The "60 watt equivalent" bulb Goscha showed us turned on instantly and put out a warm, incandescent-esque glow. According to Finally's spec sheet, the bulb pumps out a full 800 lumens on just 14.5 watts of juice, and is rated to last for 15,000 hours. For comparison, the same output Cree LED that impressed us last year only uses 9.5 watts and is rated for 25,000 hours.
But the Cree's finned heat diffuser meant it simply wouldn't fit in some fixtures when we tested it. Finally's bulb is shaped identically to a traditional A19, so it'll fit in any fixture that'll take one of the incandescents you started hoarding when President Bush signed the law banning them in 2007.
And then there's the way the light looks. Lighbulbs are rated on the Color Rendering Index, or CRI, which quantitatively measures how reference hues look under various lights. Old fashioned incandescents score a perfect 100 on CRI; Finally's bulb rates an 83, while the comparable Cree comes in at 80. Both bulbs just barely make it under $10.

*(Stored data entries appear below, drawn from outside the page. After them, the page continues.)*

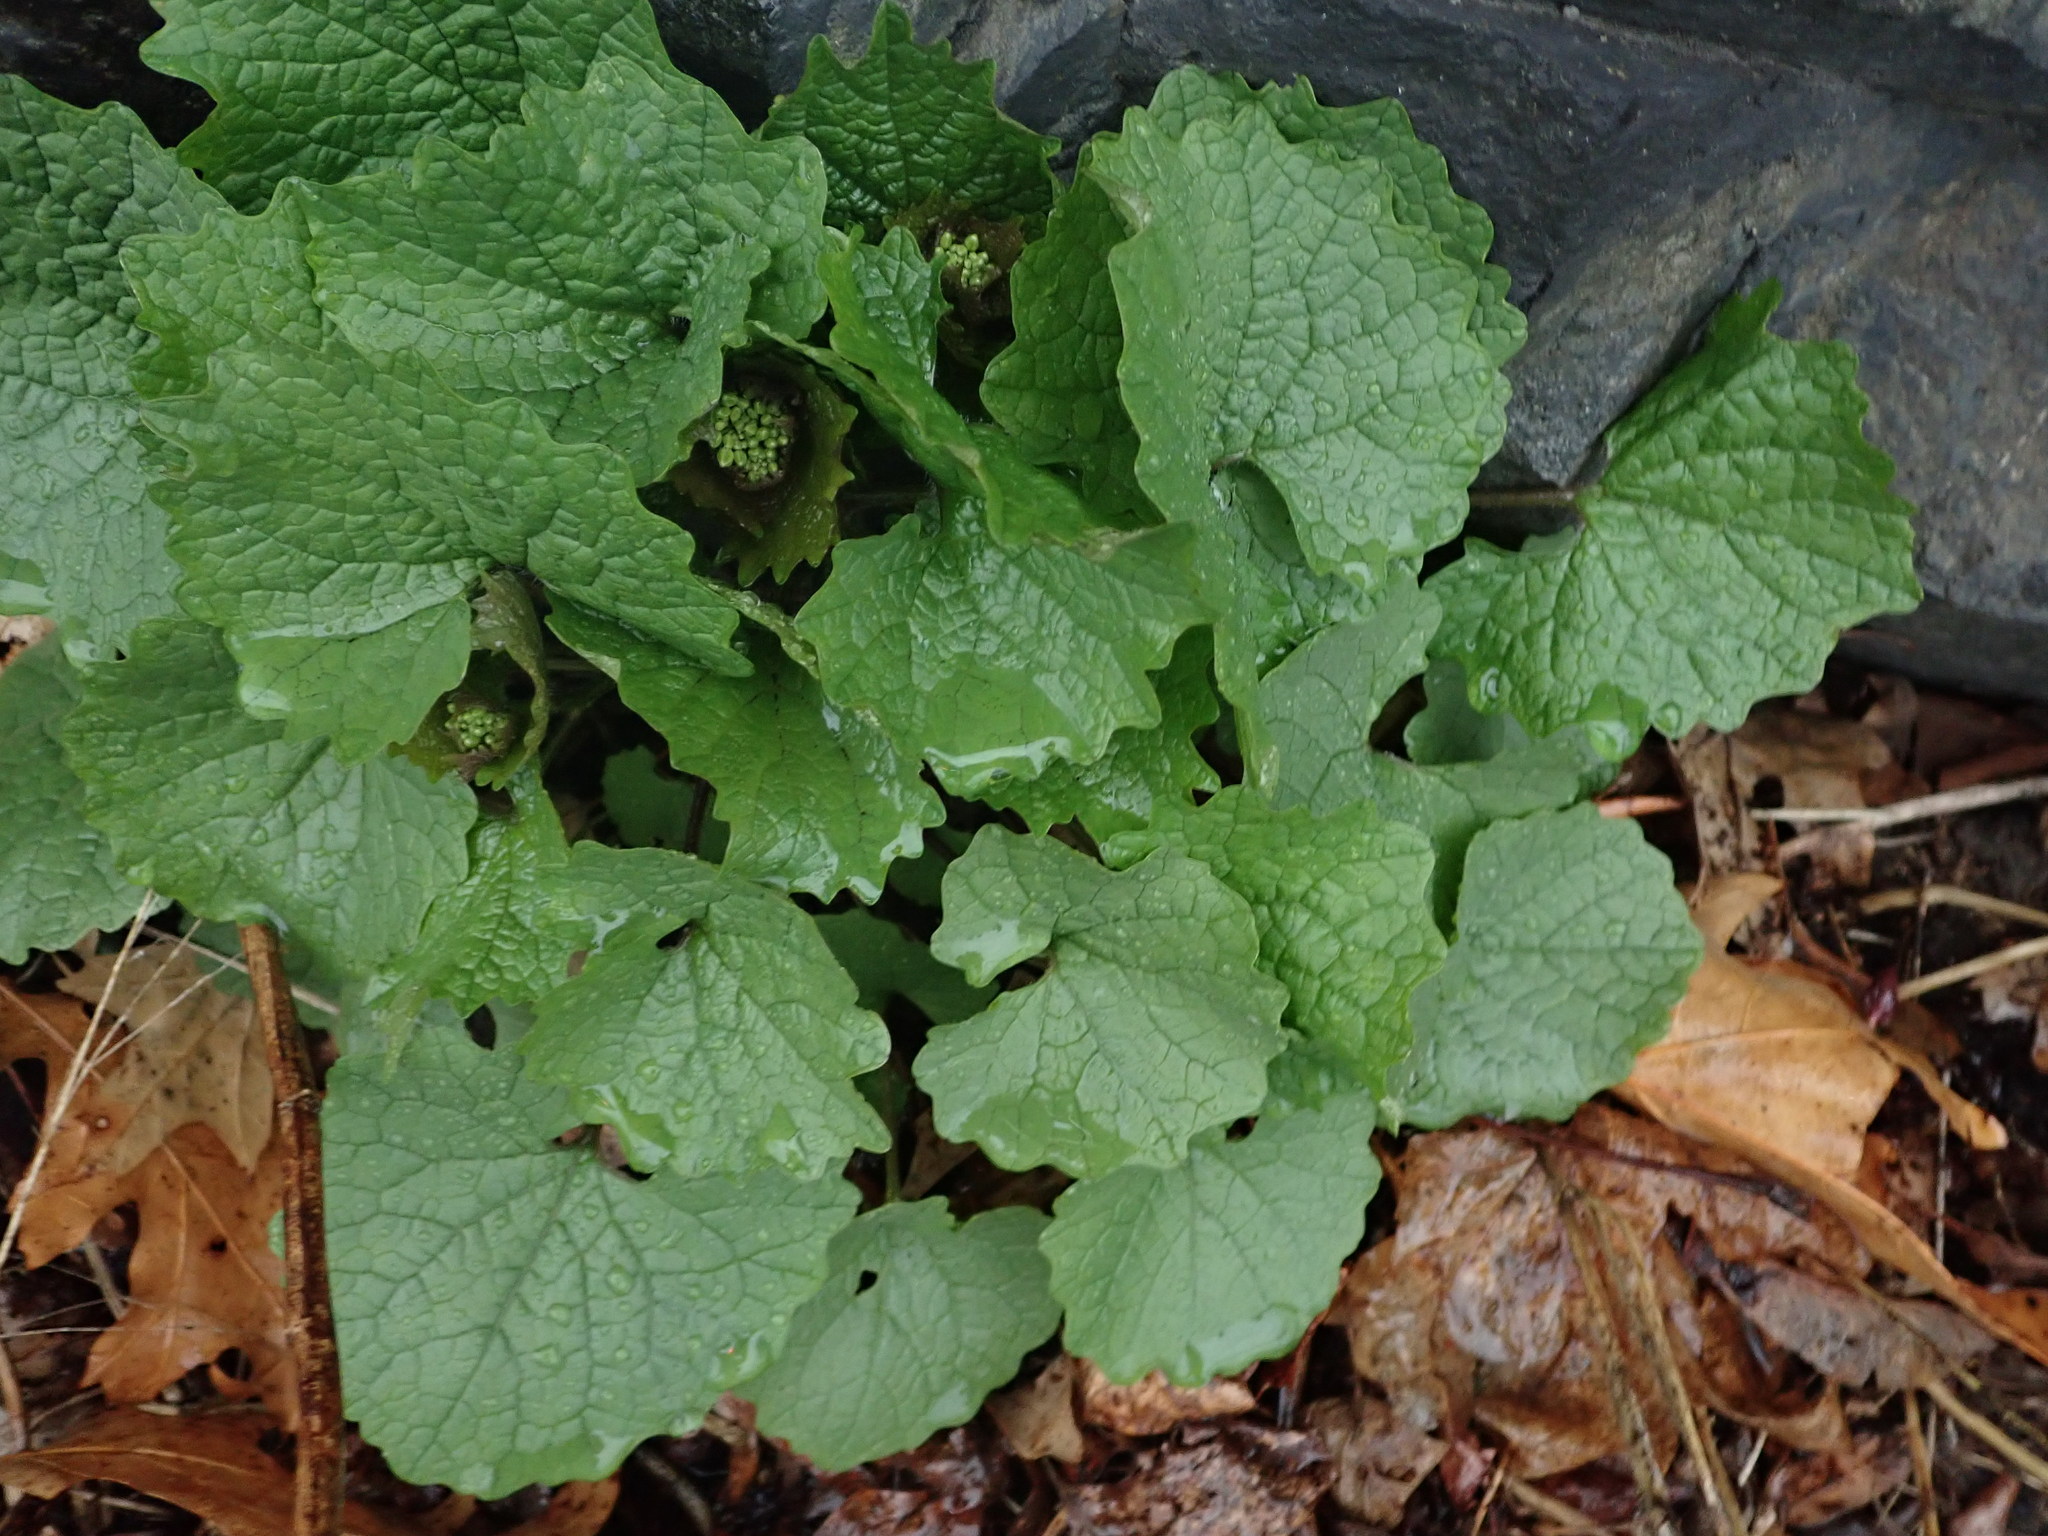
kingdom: Plantae
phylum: Tracheophyta
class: Magnoliopsida
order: Brassicales
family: Brassicaceae
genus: Alliaria
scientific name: Alliaria petiolata
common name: Garlic mustard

And while other bulbs use a fast flicker that some people find unsettling, Goscha says the Finally Bulb's light output is actually steadier than an incandescent:
I set our specifications that we have to be as good, if not better, than an incandescent light bulb. And we did it. So as far as the flicker, you don't get the same that you would out of CFLs or LEDs, which are really fast. And some people are pretty sensitive to that. Our visible flicker is zero, and our non-visible flicker, which is something you might see out of the corner of your eye, is lower than what you'd get out of a normal incandescent.
All of which means that deciding between the Finally Bulb and the Cree comes down to specification hair splitting and the matter of fitting. Finally's 60 watt equivalent is available for pre-order now, shipping this fall; 75- and 100-watt equivalents will come later.
We'll wait to get our hands on a Finally bulb and do some side-by-side testing before we declare a winner in the competition for an energy-efficient incandescent emulator. Right now, we'll just say you've got better options than ever before, and that's news that'll brighten any old-school bulb fan's day.